What you give as input to an embedding layer is the index of the element you want to embed and it returns the embedding for this element.
This operation is differentiable wrt the content of the embedding but not the index, thus you cannot give it an index for which you want the gradients (in your code snipet, you set requires_grad=True for a).
If you are just looking for a Linear transformation of the input tensor a, you want to use the nn.Linear layer not nn.Embedding
If you want to achieve that, I think you will need to set the gradients corresponding to these embeddings to 0 manually after performing the backward pass.
I am having exactly the same problem.
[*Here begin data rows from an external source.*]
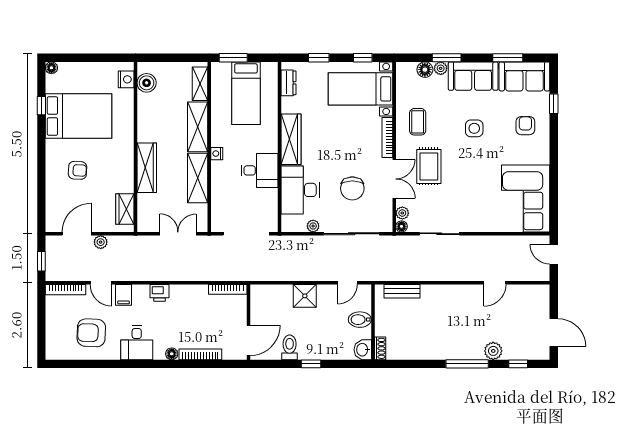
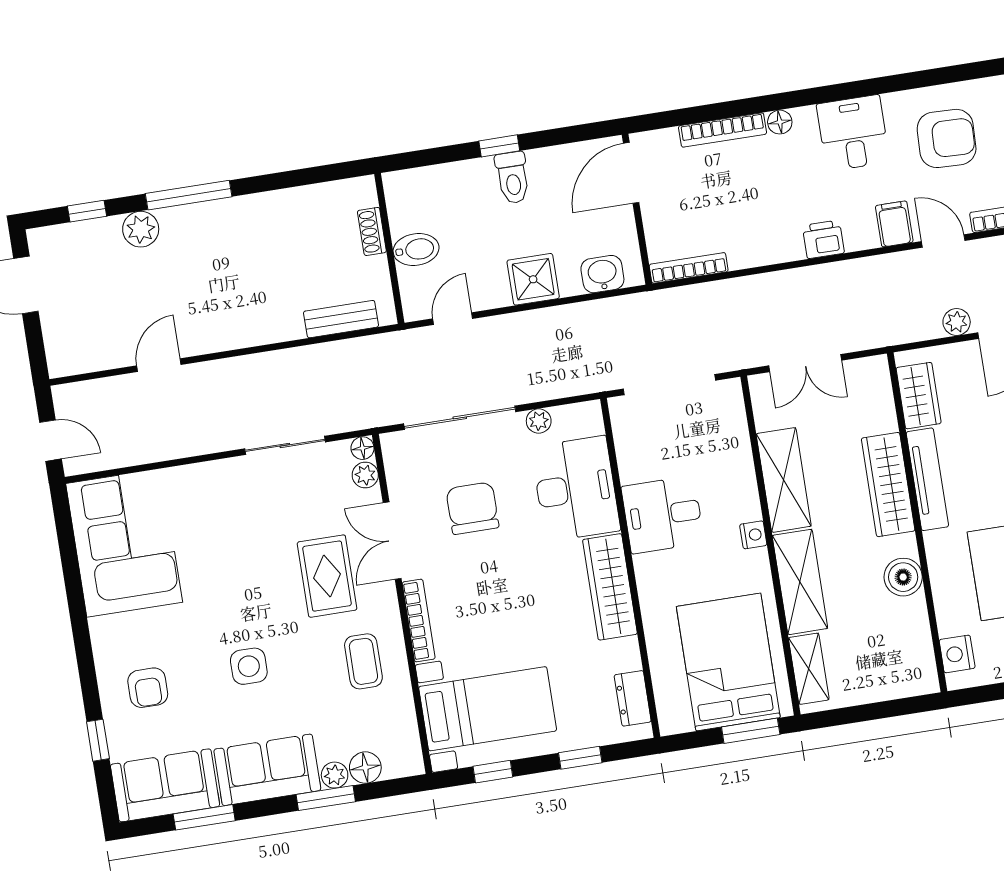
boiler: (147, 83) -> (903, 577), moved
bed: (246, 93) -> (728, 662), width x1.50
tv unit: (127, 167) -> (927, 479), added
toilet: (290, 347) -> (513, 178), moved
shoe rack: (380, 348) -> (372, 231), moved
washbasin: (363, 350) -> (602, 274), moved, turned -90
I do understand why the problem occurs (surely it makes no sense to compute the gradient w.r.t. the indices).
But I do not understand how to adjust the code so that it computes the gradients w.r.t. the content values of the embedding vectors.
When an autograd function receives an input with requires_grad=True, that mean that it will need to compute the gradients for this input.
If the function will be unable to compute these gradients (Embedding wrt the indices in this case), it will raise an error if you pass indices with requires_grad=True.
To fix this error, you just need to pass indices with requires_grad=False either by computing them using only Variables that do not require gradients or if you learn your indices in another way, use new_ind = ind.detach(). By doing so, new_ind will have requires_grad=False and no gradients will be propagated.
The Embedding layer contains internally the embedding vectors (called weights) created here. Parameter can be considered here as a simple Variable with requires_grad=True. So the gradients wrt the embedding vectors will always be computed.
Indeed, you can check that even if the input (indices) of your embedding layer has requires_grad=False, the output will have requires_grad=True (because gradients are needed for the embedding vectors.